Objetivo del ejercicio » Identifica cada línea de los datos en la que aparece la cadena "給与計算" y cópiala completa.

Datos registrados »
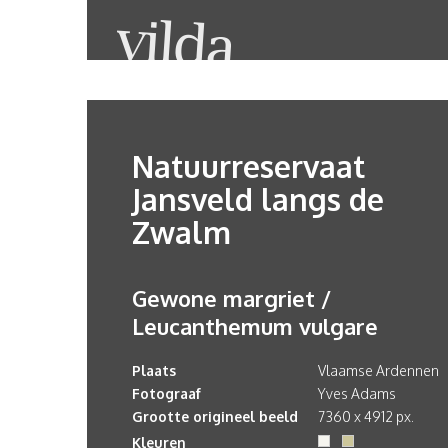
Natuurreservaat
Jansveld langs de
Zwalm
Gewone margriet /
Leucanthemum vulgare
Plaats
Vlaamse Ardennen
Fotograaf
Yves Adams
Grootte origineel beeld
7360 x 4912 px.
Kleuren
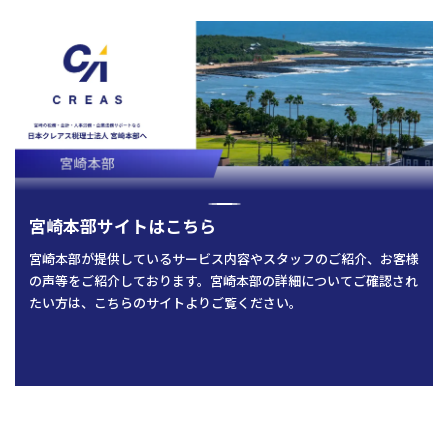
人事労務
税務調査対応（会計・税務）
BPO・会計アウトソーシング
企業法務
税務セカンドオピニオン
会社設立（スタートアップサポート）・クラウド会計導入
人事労務アウトソーシング（給与計算・社会保険手続）
コンサルティングサービス
組織再編税制・国際税務
決算開示書類（有報・短信等）作成・IFRS対応サポート
労使トラブル対応
企業法務・法務顧問・事業再生・債権回収
M＆A
四半期決算サポート
労務デューデリジェンス・労務コンプライアンス調査
FAS（財務デューデリジェンス・株価算定・PPA）
J-SOX（内部統制）対応・内部監査アウトソーシング
M&A仲介／M&Aアドバイザリー
個人の皆様へ
IPOコンサルティング
企業再編コンサルティング
税務・財務サービス
補助金・助成金申請・建設許認可等
相続計画
宮崎本部サイトはこちら
相続税申告・贈与税申告
公益法人会計サービス
法務サポート
所得税確定申告
遺言書作成・家族信託・後見人
宮崎本部が提供しているサービス内容やスタッフのご紹介、お客様
生命保険・損害保険の最適化
相続事前対策
法律相談
の声等をご紹介しております。宮崎本部の詳細についてご確認され
医療・介護・福祉の皆様へ
資産管理会社設立
たい方は、こちらのサイトよりご覧ください。
専門分野会計・税務
医療関連サポート
会計・税務（医科）
人事労務サポート
会計・税務（歯科）
開業サポート
会計・税務（介護・障がい福祉）
医療法人設立・MS法人設立サポート
人事労務サポート（給与計算・手続・就業規則）
企業情報
会計・税務（社会福祉法人）
医療経営サポート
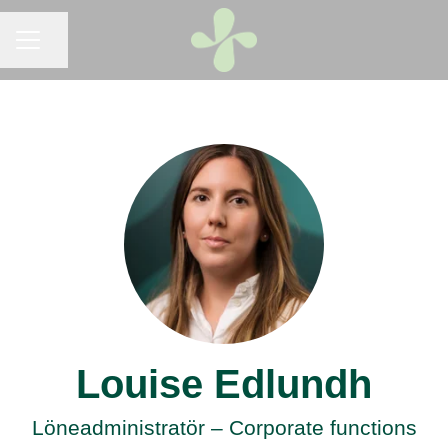
KARRIÄRMENY
Dela sidan
Louise Edlundh
Löneadministratör – Corporate functions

Respuesta »
人事労務アウトソーシング（給与計算・社会保険手続）
人事労務サポート（給与計算・手続・就業規則）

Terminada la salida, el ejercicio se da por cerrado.